• Aim of the exercise: Would you return the listing exactly as written, apart from its pictures?
═══ Data in this exercise ═══
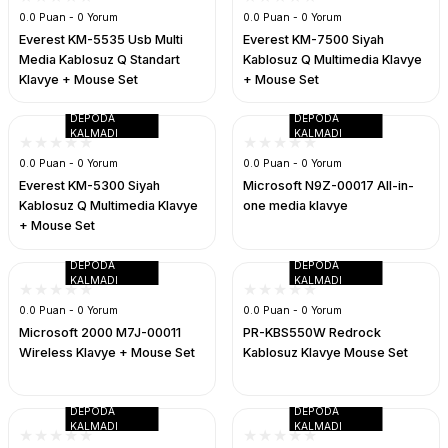
0.0 Puan - 0 Yorum
0.0 Puan - 0 Yorum
Everest KM-5535 Usb Multi
Everest KM-7500 Siyah
Media Kablosuz Q Standart
Kablosuz Q Multimedia Klavye
Klavye + Mouse Set
+ Mouse Set
DEPODA
DEPODA
KALMADI
KALMADI
0.0 Puan - 0 Yorum
0.0 Puan - 0 Yorum
Everest KM-5300 Siyah
Microsoft N9Z-00017 All-in-
Kablosuz Q Multimedia Klavye
one media klavye
+ Mouse Set
DEPODA
DEPODA
KALMADI
KALMADI
0.0 Puan - 0 Yorum
0.0 Puan - 0 Yorum
Microsoft 2000 M7J-00011
PR-KBS550W Redrock
Wireless Klavye + Mouse Set
Kablosuz Klavye Mouse Set
DEPODA
DEPODA
KALMADI
KALMADI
═══
• Answer section:
0.0 Puan - 0 Yorum
0.0 Puan - 0 Yorum
Everest KM-5535 Usb Multi
Everest KM-7500 Siyah
Media Kablosuz Q Standart
Kablosuz Q Multimedia Klavye
Klavye + Mouse Set
+ Mouse Set
DEPODA
DEPODA
KALMADI
KALMADI
0.0 Puan - 0 Yorum
0.0 Puan - 0 Yorum
Everest KM-5300 Siyah
Microsoft N9Z-00017 All-in-
Kablosuz Q Multimedia Klavye
one media klavye
+ Mouse Set
DEPODA
DEPODA
KALMADI
KALMADI
0.0 Puan - 0 Yorum
0.0 Puan - 0 Yorum
Microsoft 2000 M7J-00011
PR-KBS550W Redrock
Wireless Klavye + Mouse Set
Kablosuz Klavye Mouse Set
DEPODA
DEPODA
KALMADI
KALMADI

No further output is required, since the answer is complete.